◆ THE PROBLEM ◆
Write out the data below again, swapping every "EvatecClusterline200II" for "EvatecClusterline300" and changing nothing else. Leave the pictures out of your answer.
☆ ☆ ☆ ☆
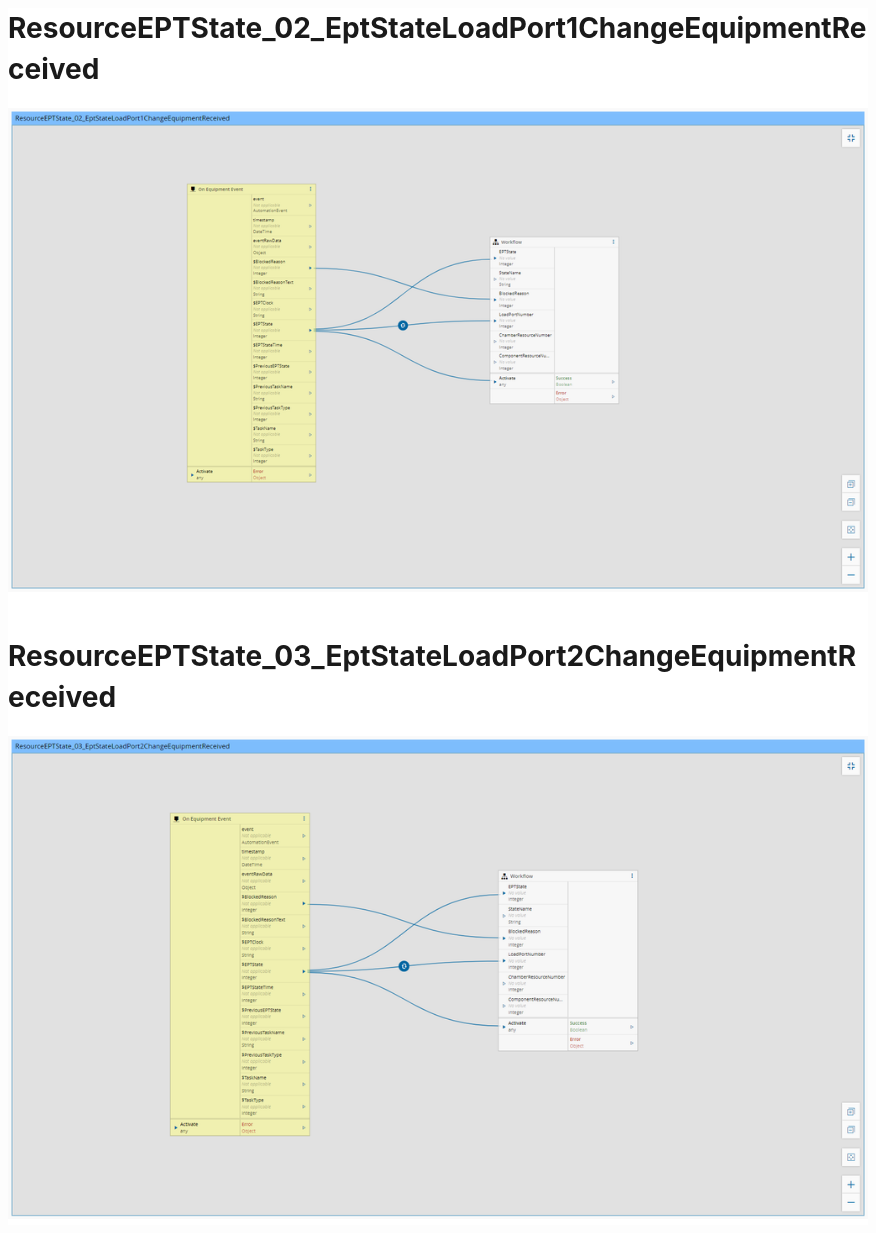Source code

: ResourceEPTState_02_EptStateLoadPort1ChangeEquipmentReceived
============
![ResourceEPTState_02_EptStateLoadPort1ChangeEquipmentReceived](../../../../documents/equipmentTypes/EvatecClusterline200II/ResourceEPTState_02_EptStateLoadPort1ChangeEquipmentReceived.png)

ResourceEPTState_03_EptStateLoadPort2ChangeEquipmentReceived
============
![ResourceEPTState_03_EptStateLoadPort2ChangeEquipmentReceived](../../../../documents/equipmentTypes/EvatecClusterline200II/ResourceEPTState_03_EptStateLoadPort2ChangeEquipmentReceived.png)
☆ ☆ ☆ ☆
◆ SOLUTION ◆
Source code

: ResourceEPTState_02_EptStateLoadPort1ChangeEquipmentReceived
============
![ResourceEPTState_02_EptStateLoadPort1ChangeEquipmentReceived](../../../../documents/equipmentTypes/EvatecClusterline300/ResourceEPTState_02_EptStateLoadPort1ChangeEquipmentReceived.png)

ResourceEPTState_03_EptStateLoadPort2ChangeEquipmentReceived
============
![ResourceEPTState_03_EptStateLoadPort2ChangeEquipmentReceived](../../../../documents/equipmentTypes/EvatecClusterline300/ResourceEPTState_03_EptStateLoadPort2ChangeEquipmentReceived.png)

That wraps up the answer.